Todos pudemos ver na televisão — no passado sábado, 6 de Maio — a cerimónia de coroação do Rei Carlos III e da Rainha Camilla. Centenas de milhares de pessoas encheram em Londres as ruas e passeios vizinhos ao percurso real entre Buckingham Palace e Westminster Abbey. Mais de 20 milhões de britânicos – cerca de um terço da população — terão acompanhado as cerimónias pela televisão. Durante o fim de semana, mais de 67 mil festejos populares tiveram lugar por todo o Reino Unido.

O evento mereceu atenção internacional. Curiosamente, entre nós, não mereceu particular atenção aos nossos analistas e comentadores. Esta escassez, digamos assim, é particularmente curiosa, uma vez que Portugal celebra este ano o 650º aniversário da Aliança Luso-Britânica, a mais antiga aliança do mundo, ainda em vigor – que será aliás assinalado pelo Presidente da República Marcelo Rebelo de Sousa e pelo Rei Carlos III numa cerimónia no St.

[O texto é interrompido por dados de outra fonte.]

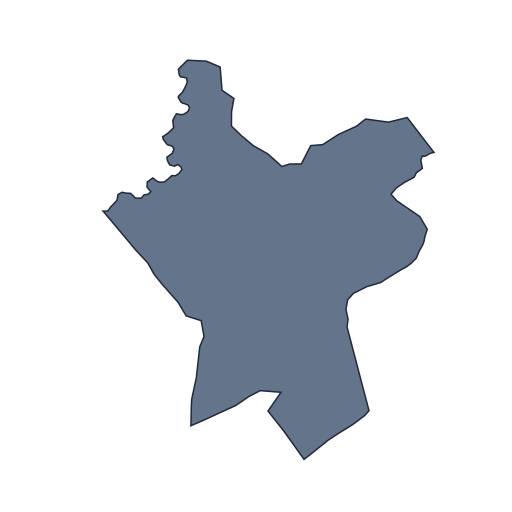 Okpe, Delta, Nigeria, rotated 290°
{"feature_id": "59680162B68325668602500", "entity_name": "Okpe", "entity_type": "district", "adm_level": 2, "iso_a3": "NGA", "parent_name": "Nigeria", "parent_adm1": "Delta", "projection": "mercator", "projection_center": [5.811, 5.698], "detail": "fine", "context": "isolated", "style": "filled", "palette": "slate", "viewbox_px": 512, "rotation_deg": 290, "n_neighbors": 0, "source": "geoboundaries", "source_scale": "gbopen_adm2", "svg_char_len": 2010}
<svg xmlns="http://www.w3.org/2000/svg" viewBox="0 0 512 512"><g transform="rotate(290 256 256)"><path d="M149.3,415.1L191.6,385.8L199.7,380.2L220.5,365.8L223.8,365.1L228.1,364.1L236.8,358.7L246.3,357.1L254.2,360.3L265.1,370.6L273.7,382.2L280.9,387.6L292.1,396.5L297.7,401.4L302.4,404.4L303.3,404.8L308.9,407.4L315.6,407.6L323.2,408.8L327.0,408.9L331.7,408.1L339.7,407.8L349.1,396.4L356.0,369.5L360.2,361.8L367.8,364.5L375.9,370.3L384.0,377.6L384.5,377.7L389.0,378.2L395.2,382.4L402.6,378.0L406.8,378.1L407.1,379.8L408.6,381.8L412.1,384.6L414.2,387.8L437.8,350.7L427.1,334.7L422.2,312.2L412.2,305.9L398.4,291.9L383.4,280.5L378.5,269.7L358.0,267.1L354.0,256.3L348.9,249.6L351.5,243.5L356.0,232.1L358.7,216.0L364.2,200.8L365.5,198.0L369.7,188.5L383.5,183.6L396.5,181.4L400.1,167.4L421.3,157.7L422.1,142.6L416.5,124.6L405.0,119.2L400.1,121.8L398.5,123.7L399.2,127.1L399.4,129.9L395.6,132.0L390.6,131.7L384.8,130.9L379.4,128.4L378.1,129.0L374.9,133.0L374.5,135.2L374.8,136.7L374.5,140.7L373.3,142.2L371.6,142.8L368.7,142.7L364.7,139.9L363.2,137.2L362.4,132.6L358.1,131.7L354.7,131.5L348.4,134.7L344.5,132.9L341.1,131.1L336.1,127.5L333.8,129.1L330.3,134.5L330.5,139.8L328.5,142.3L323.9,142.2L318.4,138.5L315.4,140.1L312.1,143.7L312.6,148.9L315.1,151.0L314.2,154.8L311.8,156.8L307.2,155.3L303.9,152.9L302.7,149.3L298.9,147.4L294.2,144.6L292.3,139.9L292.6,136.4L294.1,132.4L288.4,128.5L283.4,130.1L280.5,135.2L277.2,133.6L275.1,129.8L271.1,128.5L269.2,122.8L270.8,119.4L272.0,116.7L270.7,112.7L270.1,108.4L266.6,105.3L260.7,106.3L253.1,103.0L247.3,101.1L245.9,96.9L229.0,126.2L220.7,140.5L213.6,154.4L212.5,156.6L204.2,166.2L197.8,176.6L185.9,198.5L175.8,210.9L176.5,226.6L162.5,234.7L151.5,234.2L121.1,241.6L112.6,242.7L99.3,244.6L91.3,247.1L74.2,252.9L85.5,264.7L96.6,275.9L108.7,288.2L121.7,297.5L130.9,306.0L136.5,326.1L114.4,320.3L110.2,327.1L101.5,341.2L90.5,357.4L81.3,370.7L93.4,378.2L107.3,386.6L117.5,394.1L130.5,404.4L143.4,412.8L149.3,415.1Z" fill="#64748b" stroke="#1e293b" stroke-width="1.5"/></g></svg>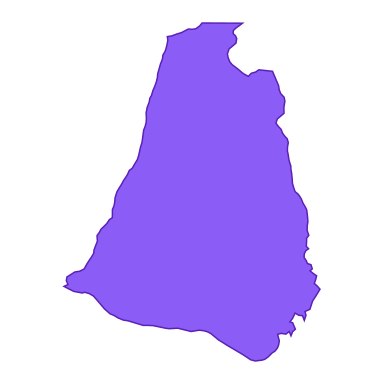 outline of Iepê, São Paulo, Brazil
{"feature_id": "56859067B81358319526354", "entity_name": "Iepê", "entity_type": "district", "adm_level": 2, "iso_a3": "BRA", "parent_name": "Brazil", "parent_adm1": "São Paulo", "projection": "robinson", "projection_center": [-51.054, -22.634], "detail": "fine", "context": "isolated", "style": "filled", "palette": "violet", "viewbox_px": 384, "rotation_deg": 0, "n_neighbors": 0, "source": "geoboundaries", "source_scale": "gbopen_adm2", "svg_char_len": 2600}
<svg xmlns="http://www.w3.org/2000/svg" viewBox="0 0 384 384"><path d="M308.8,235.4L307.1,230.3L307.3,225.3L307.9,221.8L307.6,217.7L307.2,213.6L306.7,209.9L305.5,207.3L303.1,203.3L301.1,198.5L298.4,194.4L295.1,191.6L293.9,188.3L292.5,183.5L292.2,179.0L291.6,173.2L290.9,169.1L290.8,165.9L289.7,162.6L288.9,159.6L288.2,154.7L287.4,151.0L287.5,147.0L288.3,142.6L287.2,138.8L284.6,136.0L282.6,133.2L281.1,129.3L278.5,126.6L275.9,123.1L277.4,118.9L284.0,113.3L283.9,107.4L284.9,101.2L284.1,97.2L280.7,93.6L279.2,89.7L278.6,85.7L272.5,71.3L258.8,69.8L255.7,72.0L251.2,73.3L248.4,76.3L244.5,74.3L242.3,72.8L238.1,69.2L232.2,64.7L229.8,61.8L228.1,57.6L227.4,53.9L229.1,48.9L233.0,45.7L236.0,43.1L236.7,38.6L235.5,35.8L233.2,33.7L233.3,30.6L236.2,27.8L238.8,26.0L242.5,23.2L202.1,23.0L199.6,26.0L195.7,28.8L192.1,29.3L188.4,29.0L185.5,30.5L181.5,32.6L176.5,34.1L171.8,35.9L167.3,36.6L167.8,40.1L167.1,44.2L166.1,48.3L165.1,51.3L162.9,55.1L162.4,59.1L160.5,63.9L159.2,68.5L157.7,73.8L157.4,77.4L156.4,81.6L154.8,86.2L153.0,90.3L151.5,95.4L149.8,98.4L149.2,102.1L147.2,107.3L146.1,112.8L146.4,117.8L146.2,122.2L145.1,126.5L143.7,130.0L143.2,133.5L142.5,138.8L142.0,142.3L140.5,147.2L139.5,151.7L138.7,155.4L137.3,159.7L135.1,163.3L133.6,165.9L132.1,168.4L129.3,170.4L127.4,174.7L125.6,177.5L123.6,180.4L121.7,184.0L119.0,188.3L116.9,191.9L115.1,197.7L114.7,202.2L114.0,205.8L112.4,209.6L112.4,214.3L112.3,217.7L109.4,219.6L106.7,223.7L103.3,227.0L101.0,229.2L99.4,232.3L97.0,235.7L97.4,241.1L95.5,246.0L94.0,250.1L93.7,253.3L91.3,257.3L89.1,260.5L86.7,264.3L84.2,268.9L79.8,271.2L74.8,272.0L71.2,274.3L67.0,276.9L66.3,280.6L68.0,284.5L64.0,286.4L67.4,288.2L73.8,291.4L82.3,293.0L84.8,292.3L89.3,293.6L93.4,296.0L95.9,298.8L99.4,302.9L104.4,308.8L109.9,313.7L114.1,315.5L118.0,317.9L123.4,320.1L128.0,320.8L143.2,325.4L148.1,325.4L153.0,325.6L166.0,328.3L169.4,328.7L177.8,328.2L191.1,331.5L199.1,330.2L203.6,330.7L207.2,331.7L210.8,333.5L218.5,339.9L227.8,345.7L243.2,354.8L250.7,359.8L255.4,361.0L262.2,360.1L264.8,359.3L267.8,357.2L272.3,352.8L274.9,351.2L277.4,348.1L278.7,344.7L279.3,340.8L277.6,334.3L281.3,333.4L285.9,334.1L289.2,331.5L291.0,335.8L292.6,331.7L295.4,329.2L292.6,322.7L289.9,321.9L292.5,318.5L295.1,313.1L298.8,315.3L302.5,315.7L304.3,320.4L306.0,315.3L305.0,311.5L309.9,309.3L312.6,301.0L316.2,295.5L320.0,289.2L317.2,286.0L314.3,283.4L315.6,279.8L316.6,275.8L313.3,273.5L310.0,270.8L312.3,268.9L311.0,264.7L307.4,263.5L306.3,260.7L304.1,257.5L304.3,253.8L305.9,250.6L308.6,248.8L306.3,246.3L306.6,241.4L306.6,238.2L308.8,235.4Z" fill="#8b5cf6" stroke="#5b21b6" stroke-width="1.5"/></svg>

James Palace, em Londres, no próximo dia 15 de Junho.

Como devemos interpretar esta escassez de interesse dos analistas lusitanos pela cerimónia tão marcante entre os nossos aliados britânicos? Uma hipótese plausível é que a cerimónia tenha sido basicamente interpretada como um festejo estritamente monárquico (por isso, alegadamente obsoleto) – o qual, por essa razão, deveria merecer sobretudo a atenção dos monárquicos lusitanos, mas não certamente dos defensores da moderna República democrática de Portugal.

O argumento, aliás sugerido em alguns escassos comentários lusitanos, é plausível e inteiramente compreensível. Mas, receio ter de dizer, é em meu entender crucialmente, ainda que não inteiramente, equivocado.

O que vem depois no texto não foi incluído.